■ Supplied passage:
------------------------

I wouldn't mess with her feed unless there is really something missing. It is normal for most horses to have days with more energy and days with less...just like humans. As long as her condition is good and she is getting the nutrition she needs I would leave it as is. Also, I imagine if you fed her something formulated to give energy she may become overly excitable and that wouldn't help the bucking.

If you think she needs more substance because she is back in work now, I would consider increasing her hay before her grain.

What does she get fed now? (hay, grain, supplements?)

Cait


----------



## ChitChatChet (Sep 9, 2013)

Her teeth been check lately?


----------



## RhiannaShea (Aug 8, 2016)

Bright Stride Equine said:


> I wouldn't mess with her feed unless there is really something missing. It is normal for most horses to have days with more energy and days with less...just like humans. As long as her condition is good and she is getting the nutrition she needs I would leave it as is. Also, I imagine if you fed her something formulated to give energy she may become overly excitable and that wouldn't help the bucking.

------------------------

Retype part of the forum thread about a horse's feed word for word. Begin at the words "If you think" and stop after "(hay, grain, supplements?)".

■ Record set:
------------------------

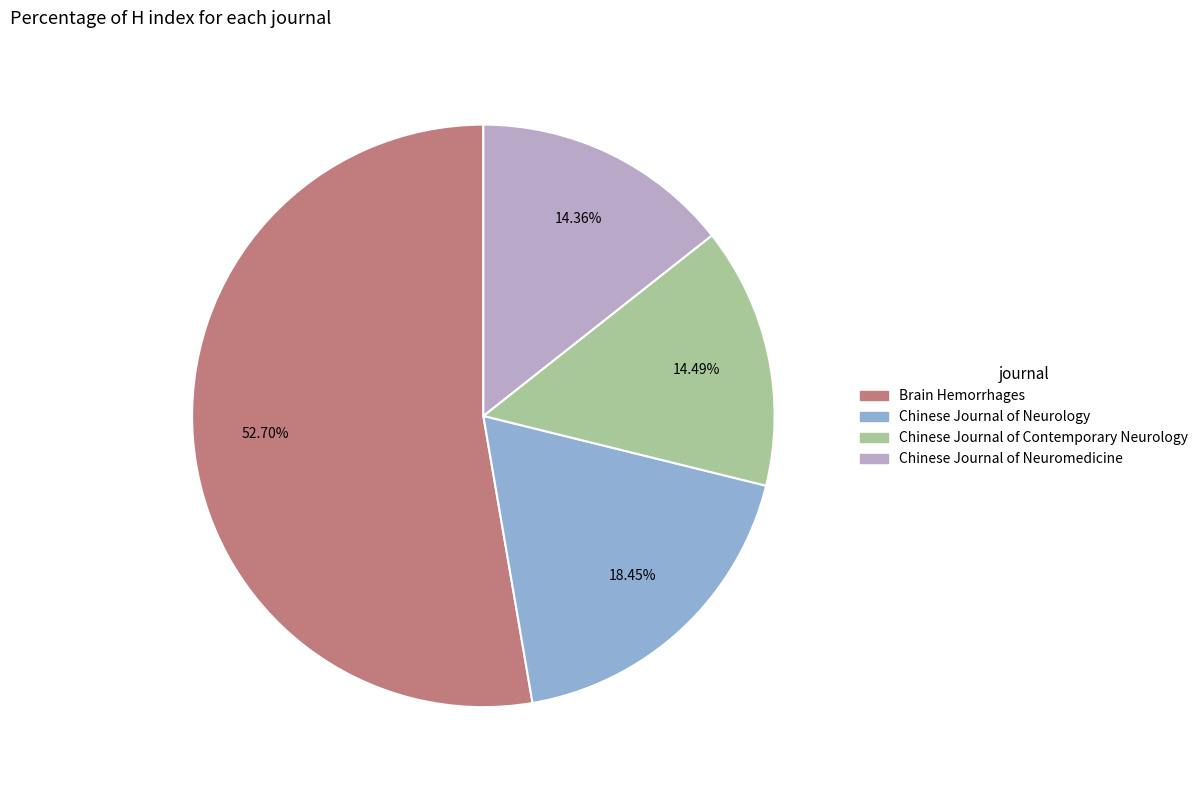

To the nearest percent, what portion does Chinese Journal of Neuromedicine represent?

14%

------------------------

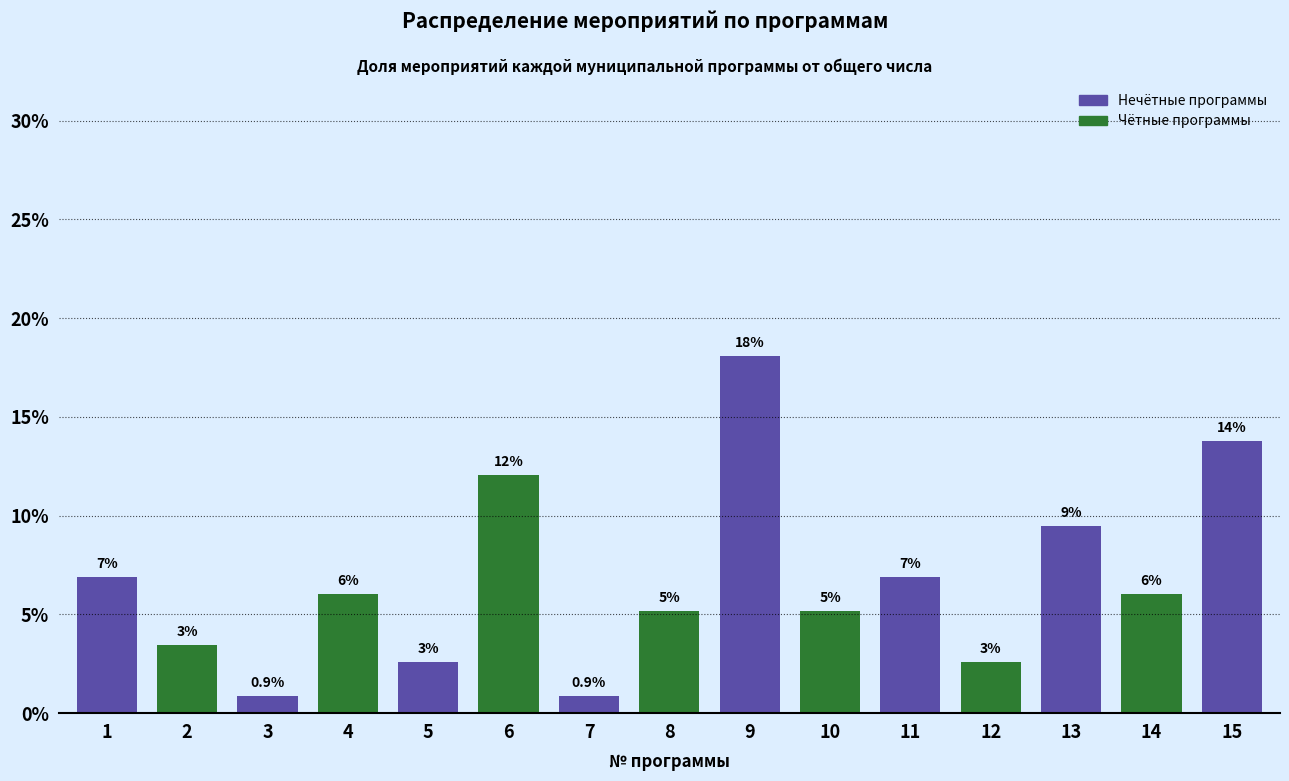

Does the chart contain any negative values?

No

------------------------

■ Finished task:
If you think she needs more substance because she is back in work now, I would consider increasing her hay before her grain.

What does she get fed now? (hay, grain, supplements?)